▶ [Data for this task]
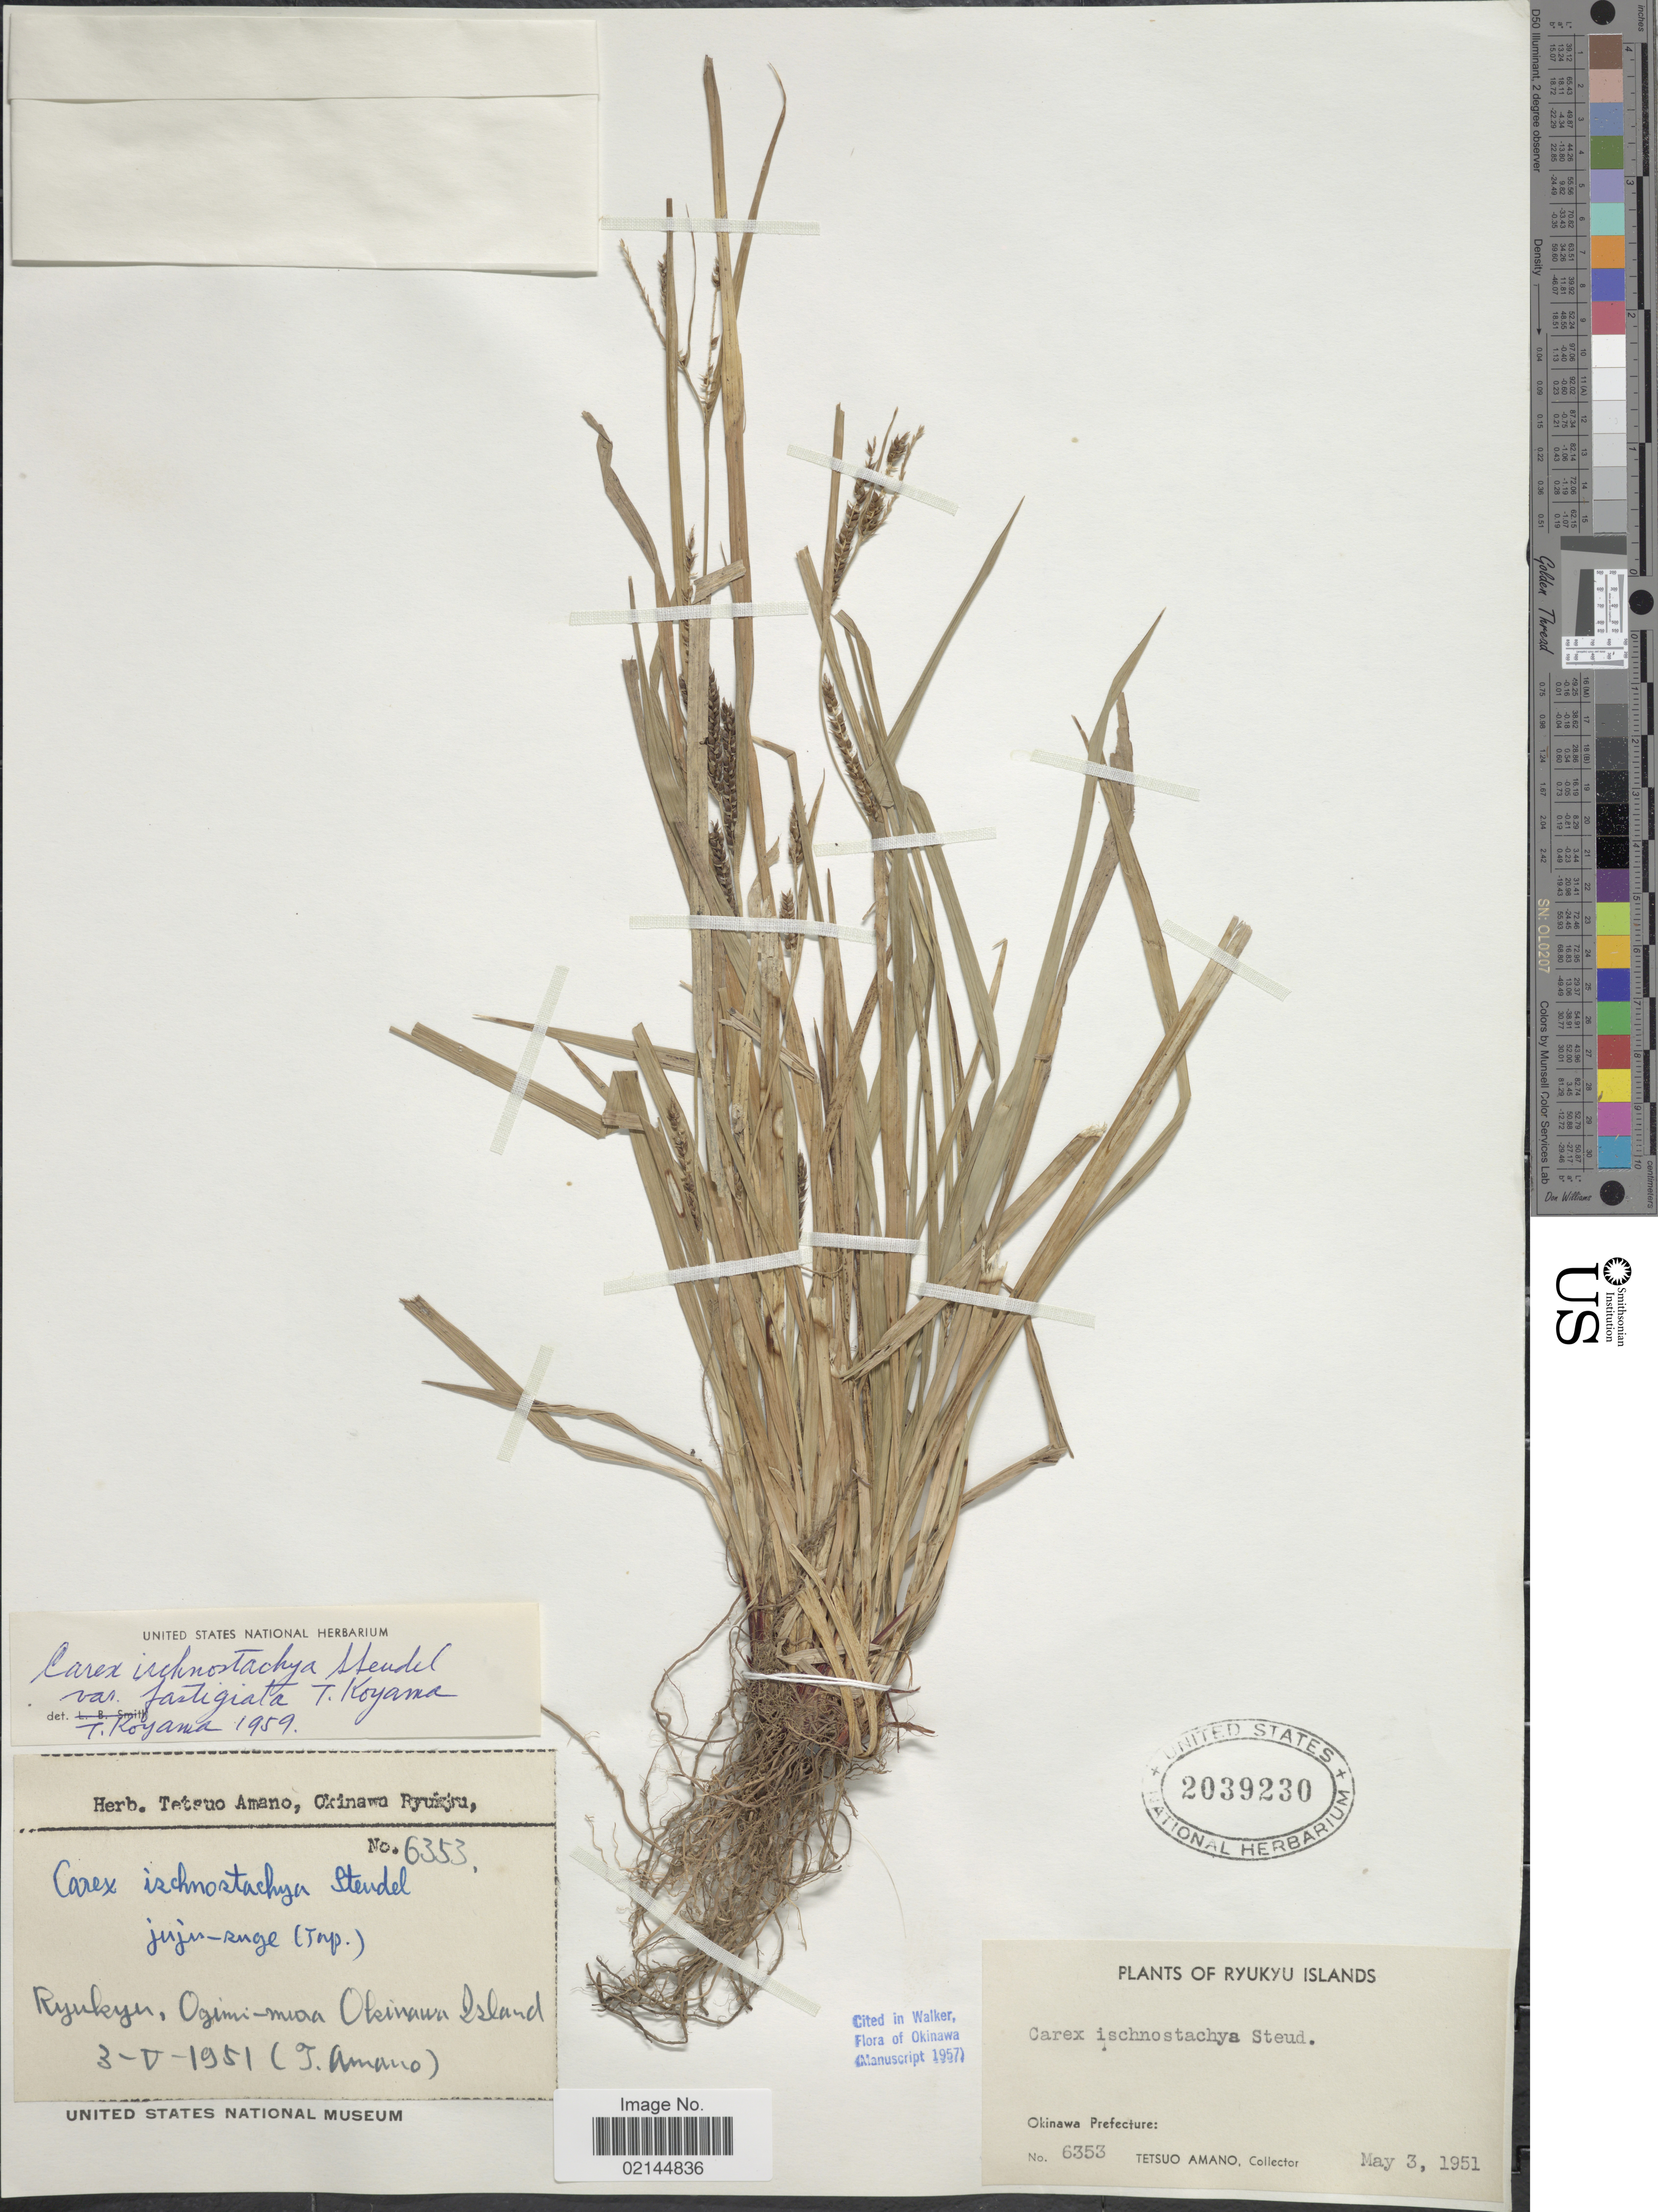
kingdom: Plantae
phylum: Tracheophyta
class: Liliopsida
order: Poales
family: Cyperaceae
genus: Carex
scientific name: Carex ischnostachya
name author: Steud.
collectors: T. Amano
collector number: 6353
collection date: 1951-05-03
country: Japan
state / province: Okinawa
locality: Ryukyu Islands. Okinawa Prefecture. Ogimi-moa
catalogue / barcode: US 2039230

▶ [Job] Write out every line of the records above without alteration, omitting the pictures.

▶ [Task response]
kingdom: Plantae
phylum: Tracheophyta
class: Liliopsida
order: Poales
family: Cyperaceae
genus: Carex
scientific name: Carex ischnostachya
name author: Steud.
collectors: T. Amano
collector number: 6353
collection date: 1951-05-03
country: Japan
state / province: Okinawa
locality: Ryukyu Islands. Okinawa Prefecture. Ogimi-moa
catalogue / barcode: US 2039230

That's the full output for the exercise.